The SEC’s civil law suit against Goldman Sachs has contributed to a two-day fall in crude price, as has the grounding of aircraft due to the volcanic ash spreading from Iceland across Europe and now affecting even Japan. If the price stays down around $80/b, then Iran’s floating supply will presumably disappear fairly rapidly.

The effects of US efforts to isolate Iran over its continued development of enriched nuclear fuel have so far been pretty well countered by Iran. Certainly China’s commitment to continue importing Iranian crude is a serious blow to the US.

But the US has had better luck attacking Iran’s need to import refined products. Iran’s refineries can meet about two-thirds of the country’s demand. The remaining third is imported, and until last year, most of the 120,000 b/d Iran imported came from India. That has mostly been replaced by imports from China and Malaysia, and Iran has plans to upgrade its refineries by 2013 to become self-sufficient in gasoline production.

Still, the US has been partially effective in discouraging investment in Iran’s oil and natural gas industries, which will make it more difficult for the country to bring new production on-line in a timely manner.

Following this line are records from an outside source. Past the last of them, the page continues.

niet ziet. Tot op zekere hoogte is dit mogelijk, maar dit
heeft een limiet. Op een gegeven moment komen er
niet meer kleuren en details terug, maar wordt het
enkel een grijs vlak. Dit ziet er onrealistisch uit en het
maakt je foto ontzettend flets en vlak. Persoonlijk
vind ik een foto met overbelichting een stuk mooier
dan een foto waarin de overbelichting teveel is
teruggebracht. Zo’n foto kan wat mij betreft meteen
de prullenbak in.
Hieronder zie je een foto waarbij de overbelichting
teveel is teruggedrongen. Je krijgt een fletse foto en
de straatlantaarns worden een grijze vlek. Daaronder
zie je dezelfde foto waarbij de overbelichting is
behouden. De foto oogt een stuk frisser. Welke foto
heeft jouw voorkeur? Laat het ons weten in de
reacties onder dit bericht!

While an embargo on gasoline may be more effective than an embargo on exports, neither has any real chance of altering Iran’s determination to build its nuclear capability.

The one thing the US can exploit are the market inefficiencies that Iran has introduced into its oil markets. Because its refineries are old Iran is forced to retain its lighter, easier-to-refine crude in order to make gasoline for domestic consumption. This prevents Iran from getting better pricing for the better grade of crude.

Once the exported crude is refined, it is imported back to Iran as gasoline, a more costly product than crude. To add even more pain to the transaction, the Iranian government subsidizes gasoline heavily within the country. The government must pay this subsidy in order to ensure a certain amount of domestic tranquility. Despite its hydrocarbon riches, Iranian per capita income is under $5,000. Gasoline priced at market rates would be unaffordable for most Iranian citizens.

US sanctions make Iran’s situation worse, but the sanctions by themselves will never be decisive. OPEC, particularly Saudi Arabia, will not allow Iranian crude oil to clog the Gulf indefinitely. The Saudis and the Kuwaitis will withdraw barrels from production if they must in order to support crude shipments from Iran. The US really has no effective response to such a move, given that without Iranian crude there is sure to be a nasty spike in crude prices.

The buildup of circling tankers in the Persian Gulf does not indicate that the US policy of isolating Iran is working. It is far more likely that the growing number of tankers is the result of seasonal fluctuations and poor government in Iran.